Irma Toledo
Old Town (Rupertinum)
Kuratorin: Tina Teufel
Irma Rafaela Toledo (Laufen, DE, 1910–Salzburg, AT, 2002), née Irma Friedman, adopts the artist’s name Toledo in a nod to a nickname from her youth. Her dream of forging a career as a painter does not come true until after the end of the Second World War. The daughter of a Jewish merchant family, she survives the war in hiding in the mountains near Salzburg. Working with limited resources, she produces her first paintings from 1945 onwards. Among the formative influences in Toledo’s work are the circle around the former Bauhaus student Max Peiffer-Watenphul and the painters Herbert Breiter and Slavi Soucek. She is invited to join the “Salzburg Group,” an artists’ association founded in Salzburg in 1952; its membership includes the abovementioned artists as well as Agnes Muthspiel, Trude Engelsberger-Drioli, and others. When she attends Oskar Kokoschka’s “School of Seeing” at Hohensalzburg Fortress, an altercation escalates, and she stages a demonstrative “exodus” from his class.

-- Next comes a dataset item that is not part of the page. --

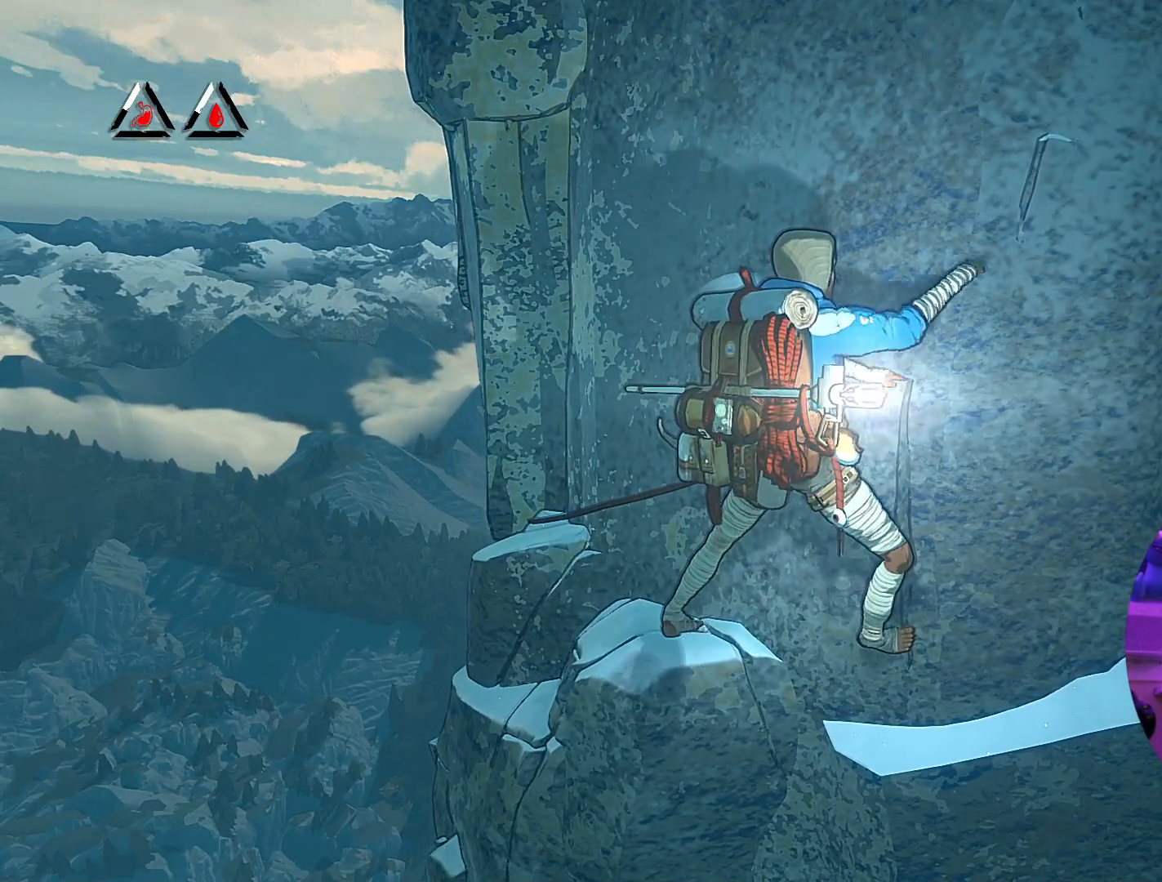
{"buttons": [], "left_stick": "up-right", "right_stick": "center", "events": []}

Toledo’s oeuvre comprises views of the city of Salzburg, landscapes, still lifes, and portraits as well as works that are inspired by her searching meditations on faith and religion. The early paintings in particular reveal how the artist, while under the influence of the “Salzburg Group,” strives to devise her own style. Highlights include the painting Nächtlicher Garten (Nocturnal Garden) from 1967, in which an arbor bathed in moonlight becomes a dense theatrical backdrop, and Ur-Anfang (Primordial Beginning) from 1972, a fruit of her study of the book of Genesis.
The Museum der Moderne Salzburg’s collections include around twenty paintings, drawings, and prints by the artist. A selection, complemented by works of loan, will now be on view in the first exhibition dedicated to the artist at the museum, which will retrace the evolution of Toledo’s art from the early 1950s through the 1970s.